A 64-year-old man with progressive metastatic castrate-resistant prostate adenocarcinoma presented with recurrent fluid overload, severe hypokalaemia with metabolic alkalosis and loss of glycaemic control. Clinical features were facial plethora, skin bruising and proximal myopathy. Plasma adrenocorticotrophic hormone (ACTH), serum cortisol and 24-h urinary cortisol levels were elevated. Low-dose dexamethasone failed to suppress cortisol. Pituitary MRI was normal and 68Gallium-DOTATATE PET-CT scan showed only features of metastatic prostate cancer. He was diagnosed with ectopic ACTH syndrome secondary to treatment-related neuroendocrine prostate cancer differentiation. Medical management was limited by clinical deterioration, accessibility of medications and cancer progression. Ketoconazole and cabergoline were utilised, but cortisol remained uncontrolled. He succumbed 5 months following diagnosis. Treatment-related neuroendocrine differentiation of prostate adenocarcinoma is a rare cause of ectopic ACTH syndrome.

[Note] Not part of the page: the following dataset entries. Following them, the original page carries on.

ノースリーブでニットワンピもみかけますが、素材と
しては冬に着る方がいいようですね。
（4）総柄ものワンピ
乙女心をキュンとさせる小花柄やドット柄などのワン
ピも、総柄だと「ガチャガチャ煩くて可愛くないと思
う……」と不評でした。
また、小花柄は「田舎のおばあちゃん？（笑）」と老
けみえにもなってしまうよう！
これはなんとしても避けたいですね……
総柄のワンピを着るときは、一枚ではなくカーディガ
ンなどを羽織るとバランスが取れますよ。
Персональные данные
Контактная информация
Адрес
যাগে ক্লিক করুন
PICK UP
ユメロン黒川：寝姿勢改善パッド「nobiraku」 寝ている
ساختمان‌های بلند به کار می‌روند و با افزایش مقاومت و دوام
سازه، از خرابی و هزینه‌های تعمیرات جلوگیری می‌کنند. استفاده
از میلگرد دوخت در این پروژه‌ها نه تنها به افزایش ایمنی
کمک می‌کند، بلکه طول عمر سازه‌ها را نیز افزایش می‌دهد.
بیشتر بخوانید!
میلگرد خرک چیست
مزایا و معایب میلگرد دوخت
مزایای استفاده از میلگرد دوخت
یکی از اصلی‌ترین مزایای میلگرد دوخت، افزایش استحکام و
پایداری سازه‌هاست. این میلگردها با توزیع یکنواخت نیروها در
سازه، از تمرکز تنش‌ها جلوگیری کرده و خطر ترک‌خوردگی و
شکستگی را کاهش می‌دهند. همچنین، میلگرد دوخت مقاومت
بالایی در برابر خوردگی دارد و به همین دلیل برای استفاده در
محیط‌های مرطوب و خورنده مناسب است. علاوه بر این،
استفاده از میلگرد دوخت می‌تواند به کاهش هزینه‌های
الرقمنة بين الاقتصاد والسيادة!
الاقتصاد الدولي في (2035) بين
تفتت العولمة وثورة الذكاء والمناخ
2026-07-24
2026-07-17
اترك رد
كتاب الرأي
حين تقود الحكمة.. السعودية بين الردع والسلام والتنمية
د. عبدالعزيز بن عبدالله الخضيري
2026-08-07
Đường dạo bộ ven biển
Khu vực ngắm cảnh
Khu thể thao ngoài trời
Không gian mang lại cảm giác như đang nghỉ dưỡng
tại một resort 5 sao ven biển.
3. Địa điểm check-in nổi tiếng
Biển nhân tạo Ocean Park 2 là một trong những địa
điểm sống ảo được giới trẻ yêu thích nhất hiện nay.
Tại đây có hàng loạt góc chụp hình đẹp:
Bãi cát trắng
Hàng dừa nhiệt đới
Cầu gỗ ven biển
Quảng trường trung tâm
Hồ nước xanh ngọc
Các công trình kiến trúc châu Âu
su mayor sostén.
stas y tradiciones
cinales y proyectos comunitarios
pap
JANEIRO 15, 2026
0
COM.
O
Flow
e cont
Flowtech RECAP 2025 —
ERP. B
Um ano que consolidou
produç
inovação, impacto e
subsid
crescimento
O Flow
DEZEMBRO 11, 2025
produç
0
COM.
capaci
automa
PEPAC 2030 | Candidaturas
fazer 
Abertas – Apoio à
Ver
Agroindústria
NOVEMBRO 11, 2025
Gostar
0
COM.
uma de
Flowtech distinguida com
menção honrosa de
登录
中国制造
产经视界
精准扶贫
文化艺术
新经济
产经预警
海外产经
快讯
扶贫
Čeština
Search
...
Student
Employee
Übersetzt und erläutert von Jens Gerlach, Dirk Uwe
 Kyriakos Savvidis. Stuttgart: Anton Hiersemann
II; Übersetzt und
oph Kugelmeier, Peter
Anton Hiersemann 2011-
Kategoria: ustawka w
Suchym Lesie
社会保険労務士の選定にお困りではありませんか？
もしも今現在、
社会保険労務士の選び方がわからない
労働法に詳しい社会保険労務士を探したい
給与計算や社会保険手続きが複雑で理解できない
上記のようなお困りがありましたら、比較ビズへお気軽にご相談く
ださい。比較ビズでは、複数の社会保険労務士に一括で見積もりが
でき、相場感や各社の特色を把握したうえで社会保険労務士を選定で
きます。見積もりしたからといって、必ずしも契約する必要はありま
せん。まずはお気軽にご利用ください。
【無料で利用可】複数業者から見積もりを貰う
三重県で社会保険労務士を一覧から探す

Neuroendocrine differentiation following prostate adenocarcinoma treatment with androgen deprivation has been described. Ectopic adrenocorticotrophic hormone (ACTH) syndrome should be considered where patients with metastatic prostate cancer develop acute electrolyte disturbance or fluid overload. Ketoconazole interferes with adrenal and gonadal steroidogenesis and can be used in ectopic ACTH syndrome, but the impact may be insufficient. Inhibition of gonadal steroidogenesis is favourable in prostate cancer. More data are required to evaluate the use of cabergoline in ectopic ACTH syndrome. Ectopic ACTH syndrome requires prompt management and is challenging in the face of metastatic cancer.